Zafer’in 100. yılında turizm

Fehmi KÖFTEOĞLU
Fehmi KÖFTEOĞLU BU AÇIDAN

Türkiye 1919’da Mustafa Kemal önderliğinde dönemin en güçlüleri, emperyalist ‘Yedi düvel’e karşı ayağa kalkarak başlattığı bağımsızlık savaşını kazanarak 30 Ağustos 1922’de zaferle taçlandırdı.               

Türkiye o zaferden aldığı güçle birçok alanda olduğu gibi turizmde de girdiği savaşı zaferle kazanmıştır.          

Bu açıdan Zafer’in 100. yılında turizme bakalım.            

Önce şunu söyleyelim. Bugün iktidarda olanların her alanda olduğu gibi turizmde de her şeyi kendileri ile başlatan anlayış gerçeği yansıtmıyor.                    

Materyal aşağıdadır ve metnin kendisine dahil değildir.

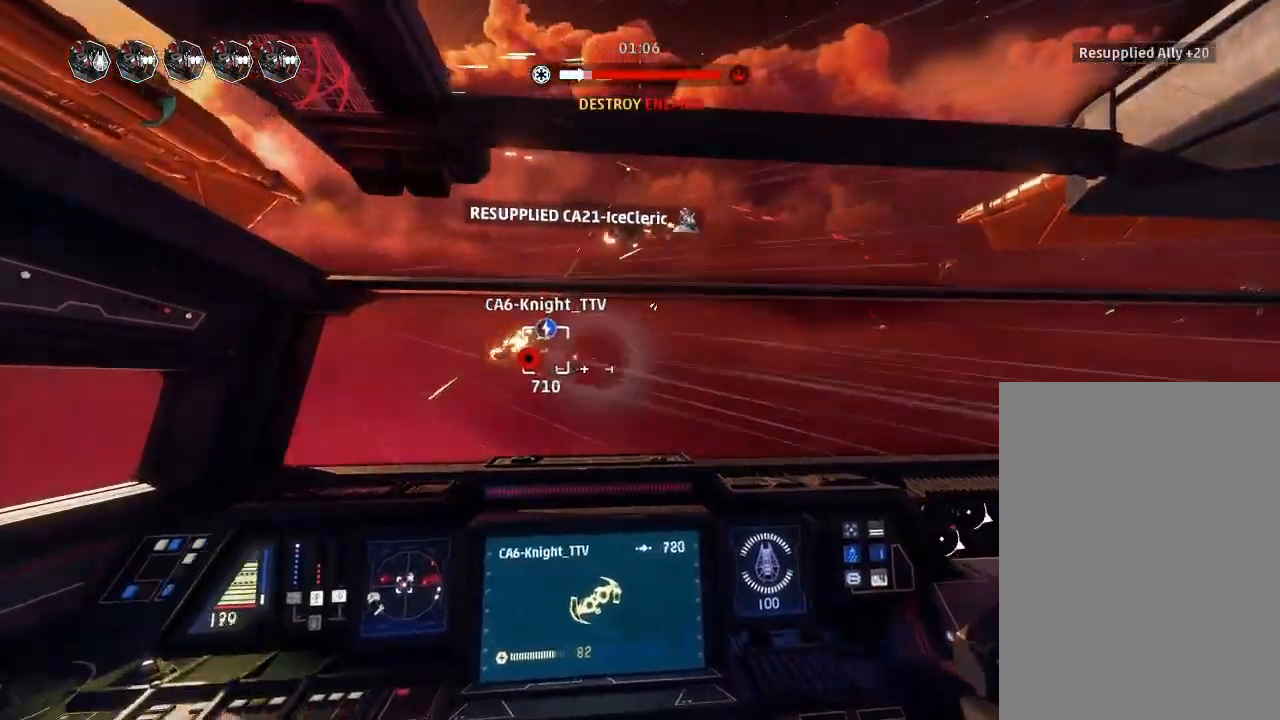
{"keys": ["drift"], "events": [[100, "drift", "down"], [100, "weapons2", "up"], [167, "boost", "up"], [200, "shields2", "up"], [333, "weapons", "down"], [400, "engines", "down"], [433, "weapons", "up"], [500, "engines", "up"]]}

Türkiye birçok alanda olduğu gibi, ‘zafer’ olarak tanımladığımız turizmde de bu noktaya gökten düşerek gelmedi, turizmdeki süreç AKP’nin iktidara geldiği 2002’yle birlikte başlamadı.              Türkiye, diğer alanlarda olduğu gibi turizmde de buraya; 1919’da başlayıp 1922’de zaferle taçlanan, 1923’te Cumhuriyet’in ilanı ile yükselen bir süreçte geldi.               

Bunu böyle belirttikten sonra şimdi Türkiye’nin turizmde bugün olduğu yere ve durumuna bakalım. Bunu edinilen birikim ve kazanılan deneyimle olunması gereken yer açısından da değerlendirelim.            

Ülkemiz bugün, dünya seyahat endüstrisindeki aktörlerden biridir.          

Türkiye’nin turizmde bugün olduğu yere, kökleri Osmanlı’ya kadar uzanan Cumhuriyet ile birlikte her dönemde bir şeyler yaparak geldi.        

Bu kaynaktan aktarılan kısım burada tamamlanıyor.